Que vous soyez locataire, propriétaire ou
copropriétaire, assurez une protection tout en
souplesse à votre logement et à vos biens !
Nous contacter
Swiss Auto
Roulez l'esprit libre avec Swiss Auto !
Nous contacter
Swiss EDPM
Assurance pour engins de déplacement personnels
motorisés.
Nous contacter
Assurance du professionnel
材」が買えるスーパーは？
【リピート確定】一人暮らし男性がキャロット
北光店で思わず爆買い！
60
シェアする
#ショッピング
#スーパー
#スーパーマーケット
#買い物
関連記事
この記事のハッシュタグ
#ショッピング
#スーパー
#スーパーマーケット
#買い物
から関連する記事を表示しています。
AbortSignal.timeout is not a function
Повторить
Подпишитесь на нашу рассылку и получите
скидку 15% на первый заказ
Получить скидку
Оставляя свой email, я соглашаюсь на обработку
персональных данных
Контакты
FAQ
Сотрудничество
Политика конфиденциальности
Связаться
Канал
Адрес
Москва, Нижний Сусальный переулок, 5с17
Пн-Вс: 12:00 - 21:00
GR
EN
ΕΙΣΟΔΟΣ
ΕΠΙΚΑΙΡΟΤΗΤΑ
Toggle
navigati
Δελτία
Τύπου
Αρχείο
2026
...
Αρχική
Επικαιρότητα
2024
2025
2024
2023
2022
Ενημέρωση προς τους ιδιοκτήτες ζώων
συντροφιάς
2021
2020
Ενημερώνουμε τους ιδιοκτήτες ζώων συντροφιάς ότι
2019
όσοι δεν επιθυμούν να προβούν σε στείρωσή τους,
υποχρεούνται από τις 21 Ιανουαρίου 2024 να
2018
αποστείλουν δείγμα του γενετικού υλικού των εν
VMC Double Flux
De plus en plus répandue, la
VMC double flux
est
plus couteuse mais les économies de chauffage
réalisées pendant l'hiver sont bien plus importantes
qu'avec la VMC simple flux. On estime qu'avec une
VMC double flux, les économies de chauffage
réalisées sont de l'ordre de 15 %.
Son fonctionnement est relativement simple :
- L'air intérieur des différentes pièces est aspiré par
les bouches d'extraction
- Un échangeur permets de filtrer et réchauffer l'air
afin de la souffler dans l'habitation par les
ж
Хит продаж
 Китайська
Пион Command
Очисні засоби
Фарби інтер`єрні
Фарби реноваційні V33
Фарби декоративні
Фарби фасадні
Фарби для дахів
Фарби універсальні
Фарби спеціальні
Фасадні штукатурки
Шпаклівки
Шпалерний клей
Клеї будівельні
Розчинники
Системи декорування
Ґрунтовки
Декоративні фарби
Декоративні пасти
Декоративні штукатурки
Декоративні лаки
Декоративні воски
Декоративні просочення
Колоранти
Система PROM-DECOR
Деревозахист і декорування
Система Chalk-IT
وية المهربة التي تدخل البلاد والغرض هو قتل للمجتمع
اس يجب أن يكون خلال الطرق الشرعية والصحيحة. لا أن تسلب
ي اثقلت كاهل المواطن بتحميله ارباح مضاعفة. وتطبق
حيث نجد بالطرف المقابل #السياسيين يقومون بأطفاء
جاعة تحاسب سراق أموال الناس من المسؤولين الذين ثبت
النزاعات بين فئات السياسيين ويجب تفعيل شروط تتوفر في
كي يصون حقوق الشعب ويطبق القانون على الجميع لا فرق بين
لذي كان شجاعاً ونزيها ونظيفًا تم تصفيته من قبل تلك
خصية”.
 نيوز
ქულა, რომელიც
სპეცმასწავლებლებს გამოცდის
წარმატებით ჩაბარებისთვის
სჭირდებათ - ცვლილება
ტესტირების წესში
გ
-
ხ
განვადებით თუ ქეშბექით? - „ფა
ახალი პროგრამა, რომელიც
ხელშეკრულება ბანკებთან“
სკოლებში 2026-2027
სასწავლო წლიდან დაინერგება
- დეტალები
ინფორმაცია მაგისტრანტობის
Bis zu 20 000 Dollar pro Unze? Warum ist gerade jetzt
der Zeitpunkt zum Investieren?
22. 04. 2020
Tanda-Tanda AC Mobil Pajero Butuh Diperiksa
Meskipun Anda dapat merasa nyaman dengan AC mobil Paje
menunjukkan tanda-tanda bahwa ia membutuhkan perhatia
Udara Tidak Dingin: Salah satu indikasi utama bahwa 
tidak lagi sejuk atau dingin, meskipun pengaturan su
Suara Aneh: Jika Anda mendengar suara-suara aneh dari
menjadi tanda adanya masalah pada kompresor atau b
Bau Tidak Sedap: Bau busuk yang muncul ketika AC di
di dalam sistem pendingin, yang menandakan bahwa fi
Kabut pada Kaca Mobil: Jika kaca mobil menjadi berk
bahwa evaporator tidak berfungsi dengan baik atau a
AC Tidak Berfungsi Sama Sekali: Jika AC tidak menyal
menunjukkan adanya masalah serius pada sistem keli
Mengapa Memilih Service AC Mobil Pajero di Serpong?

──────────

▸ What is being asked:
Beginning at the line with "სკოლებში 2026-2027" and ending at the last line of the entries, print every line exactly.

▸ Written response:
სკოლებში 2026-2027
სასწავლო წლიდან დაინერგება
- დეტალები
ინფორმაცია მაგისტრანტობის
Bis zu 20 000 Dollar pro Unze? Warum ist gerade jetzt
der Zeitpunkt zum Investieren?
22. 04. 2020
Tanda-Tanda AC Mobil Pajero Butuh Diperiksa
Meskipun Anda dapat merasa nyaman dengan AC mobil Paje
menunjukkan tanda-tanda bahwa ia membutuhkan perhatia
Udara Tidak Dingin: Salah satu indikasi utama bahwa 
tidak lagi sejuk atau dingin, meskipun pengaturan su
Suara Aneh: Jika Anda mendengar suara-suara aneh dari
menjadi tanda adanya masalah pada kompresor atau b
Bau Tidak Sedap: Bau busuk yang muncul ketika AC di
di dalam sistem pendingin, yang menandakan bahwa fi
Kabut pada Kaca Mobil: Jika kaca mobil menjadi berk
bahwa evaporator tidak berfungsi dengan baik atau a
AC Tidak Berfungsi Sama Sekali: Jika AC tidak menyal
menunjukkan adanya masalah serius pada sistem keli
Mengapa Memilih Service AC Mobil Pajero di Serpong?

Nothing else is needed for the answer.